→ **Enunciado A**
Enumera los países de la UE que, según el texto sobre la presión fiscal, tuvieron en 2017 una presión fiscal menor que la de España.
→ **Enunciado B**
Según el texto sobre la presión fiscal, ¿a qué porcentaje del PIB se elevó en promedio la presión fiscal de la zona euro en 2017?
→ **Enunciado C**
Transcribe del texto sobre la presión fiscal el fragmento que se abre con las palabras "Soy de los que, entre" y se cierra con "sistema impositivo adecuado.".

→ **Texto proporcionado**
● ● ●
Hay economistas que igualmente defienden la reducción de impuestos, pero con argumentos distintos, en mi opinión, desde una postura más transparente: simplemente quieren que el sector público de la economía sea mucho más pequeño de lo que es. Entienden que la mayor parte de los servicios públicos de los que disfrutamos son realmente bienes privados y, en consecuencia, deben ser financiados no con impuestos, sino con los recursos particulares de cada uno, porque ello, además, incentiva el trabajo y el espíritu de superación.

Soy de los que, entre otros muchos, pensamos que no hay nada malo en los mercados, en la iniciativa empresarial privada y en el establecimiento de incentivos para mejorar el crecimiento. Al contrario. Pero también creemos que la economía no es solamente eficiencia y crecimiento, sino que, además, ha de ocuparse de la equidad y de las políticas sociales. Y no hay equidad sin redistribución, ni ésta es posible sin un sistema impositivo adecuado.

Pasemos de la percepción de que pagamos "demasiado" en impuestos, a medir cuánto pagamos realmente. Está generalmente aceptado que esa medición se realice a través de lo que conocemos como "presión fiscal", que no es más que la relación entre el total de los impuestos que se pagan en un país a todas las administraciones públicas, por cualquier concepto que grave las rentas, el gasto o la propiedad, y el producto interior bruto del mismo país.

Según la oficina estadística de la UE (Eurostat), en la Unión a 28, los ingresos públicos totales, en 2017, como media, ascendieron al 44,9 por ciento del PIB. Si nos referimos a la zona euro, esa presión fiscal se eleva, en promedio, al 47,1 por ciento. Para el mismo año, la relación entre recaudación impositiva y producto interior bruto, en España, se situó en el 37,9 por ciento de nuestro PIB; o sea, 7 puntos porcentuales por debajo de la media de la UE-28 y 9,2 puntos porcentuales por debajo de la media de la zona euro. El PIB de España, en 2017 fue un billón, ciento sesenta y seis mil millones de euros. Con la misma presión que en la zona euro, España, ceteris paribus, habría recaudado ciento siete mil millones de euros adicionales.

Para ser más concretos, en 2017, de los 28 países de la UE, solamente siete tuvieron menor presión fiscal que España: Chipre, Malta, Letonia, Bulgaria, Lituania, Rumania e Irlanda.
● ● ●
Entradas guardadas

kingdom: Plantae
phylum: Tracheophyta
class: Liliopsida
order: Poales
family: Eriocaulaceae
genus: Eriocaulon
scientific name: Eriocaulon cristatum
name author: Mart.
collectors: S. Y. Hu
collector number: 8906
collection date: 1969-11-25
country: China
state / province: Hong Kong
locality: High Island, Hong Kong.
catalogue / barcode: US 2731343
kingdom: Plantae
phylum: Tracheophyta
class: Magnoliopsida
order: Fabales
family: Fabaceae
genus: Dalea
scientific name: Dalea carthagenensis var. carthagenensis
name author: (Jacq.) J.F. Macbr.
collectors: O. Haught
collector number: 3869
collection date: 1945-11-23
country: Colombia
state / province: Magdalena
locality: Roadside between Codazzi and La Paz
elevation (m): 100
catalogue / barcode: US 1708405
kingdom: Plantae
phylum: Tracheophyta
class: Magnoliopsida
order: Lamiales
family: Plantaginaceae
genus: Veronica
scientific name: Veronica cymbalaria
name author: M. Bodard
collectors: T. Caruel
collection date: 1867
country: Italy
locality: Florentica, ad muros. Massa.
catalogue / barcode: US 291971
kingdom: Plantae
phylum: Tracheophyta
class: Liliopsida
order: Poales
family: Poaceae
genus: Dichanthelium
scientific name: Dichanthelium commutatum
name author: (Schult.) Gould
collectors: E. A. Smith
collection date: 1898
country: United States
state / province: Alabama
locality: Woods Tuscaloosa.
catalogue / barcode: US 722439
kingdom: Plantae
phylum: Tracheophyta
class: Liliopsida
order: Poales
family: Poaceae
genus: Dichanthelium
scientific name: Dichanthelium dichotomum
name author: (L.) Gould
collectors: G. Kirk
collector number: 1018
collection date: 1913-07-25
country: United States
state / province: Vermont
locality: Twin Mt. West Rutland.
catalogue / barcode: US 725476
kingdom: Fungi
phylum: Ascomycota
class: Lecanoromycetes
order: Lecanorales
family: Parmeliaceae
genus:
● ● ●
→ **Respuesta A**
Chipre, Malta, Letonia, Bulgaria, Lituania, Rumania e Irlanda

→ **Respuesta B**
Al 47,1 por ciento del PIB.

→ **Respuesta C**
Soy de los que, entre otros muchos, pensamos que no hay nada malo en los mercados, en la iniciativa empresarial privada y en el establecimiento de incentivos para mejorar el crecimiento. Al contrario. Pero también creemos que la economía no es solamente eficiencia y crecimiento, sino que, además, ha de ocuparse de la equidad y de las políticas sociales. Y no hay equidad sin redistribución, ni ésta es posible sin un sistema impositivo adecuado.